Jenny Taft
Edina native Jenny Taft wakes up at 3 a.m. every day and hasn’t had a weekend off in years. By 6, she’s spent an hour in hair and makeup, and by 6:10, she’s on-air. Every day.
No sweat. “I get the same rush I got playing sports when the red light goes on,” she says of her daily hosting gig on Fox Sports 1’s Skip and Shannon: Undisputed. “I must have a bit of adrenaline junkie in me. I feed off it.”
It helps that she grew up a competitor, playing hockey and lacrosse. She walked on to the Boston University lacrosse team, a dream in which she was able to pursue journalism and play sports at a school known for both. “I believed in myself as an athlete, but there was no way there was a pro journey for me after school,” she notes. “Sports reporting was always the goal.”
Her prep for the reporting world started with internships and volunteer opportunities with Fox Sports North, then freelancing at events, promos, live viewing parties and the like. “I would do as many things as I could and get my foot in the door as many places as I could,” Taft says.
The hustle paid off. Six years ago, Fox Sports 1 asked her to audition. She flew out to Los Angeles for a day and landed a spot. She applied her trademark work ethic to her new job, offering to do everything from covering Supercross motorcycle racing to hosting the Westminster dog show to build her credibility.
“I threw my name in the hat for as much as I could,” she says. “I knew very little about Supercross at the time, and it was the best thing that ever happened to me, because the Fox execs saw I could do the job.”
Then she landed the dream gig: covering Women’s World Cup soccer. Meeting Abby Wambach. Then covering them again as Megan Rapinoe became a household name. In fact, covering the women in France this summer was a “full-circle moment” for Taft, owing to her French immersion education in Edina. “My parents always told me that my French would pay off when I wanted to be doing homework in English,” she says. “They were right!” Fox got the bonus of interviews conducted in French.

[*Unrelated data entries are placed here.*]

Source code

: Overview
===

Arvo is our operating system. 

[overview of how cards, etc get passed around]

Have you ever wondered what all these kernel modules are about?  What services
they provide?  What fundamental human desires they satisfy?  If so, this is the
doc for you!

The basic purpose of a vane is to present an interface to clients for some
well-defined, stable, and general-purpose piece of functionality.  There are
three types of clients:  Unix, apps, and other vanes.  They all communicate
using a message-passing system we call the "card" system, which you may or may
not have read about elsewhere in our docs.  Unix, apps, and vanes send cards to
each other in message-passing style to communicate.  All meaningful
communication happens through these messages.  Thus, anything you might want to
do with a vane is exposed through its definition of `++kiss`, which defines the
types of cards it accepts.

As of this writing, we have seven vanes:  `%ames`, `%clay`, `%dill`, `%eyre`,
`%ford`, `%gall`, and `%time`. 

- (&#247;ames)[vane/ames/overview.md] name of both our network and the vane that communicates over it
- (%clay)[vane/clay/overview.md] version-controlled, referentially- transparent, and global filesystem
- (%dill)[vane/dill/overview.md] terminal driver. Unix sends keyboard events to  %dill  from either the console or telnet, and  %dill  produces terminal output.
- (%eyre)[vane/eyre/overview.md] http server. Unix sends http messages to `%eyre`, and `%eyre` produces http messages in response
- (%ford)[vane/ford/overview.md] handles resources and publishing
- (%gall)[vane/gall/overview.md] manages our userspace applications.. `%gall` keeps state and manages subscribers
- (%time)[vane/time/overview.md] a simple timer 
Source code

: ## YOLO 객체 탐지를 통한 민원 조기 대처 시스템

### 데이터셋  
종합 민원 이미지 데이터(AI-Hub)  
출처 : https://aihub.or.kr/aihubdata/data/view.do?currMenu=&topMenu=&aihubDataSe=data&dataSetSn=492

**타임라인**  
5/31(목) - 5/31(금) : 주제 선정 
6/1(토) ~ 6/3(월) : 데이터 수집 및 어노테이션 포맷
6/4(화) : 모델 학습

Ever the utility player, Taft had filled in on Undisputed, so she was a natural fit when an opening arose. She goes off-air around 9 a.m., but for her, it’s hardly quitting time. There’s college football to report, and she could be boarding a plane a mere hour later to travel for prep and broadcasts. “I might get to take a deep breath after the Super Bowl,” she jokes. Probably not, though — it’s just too hard to say no to that red camera light.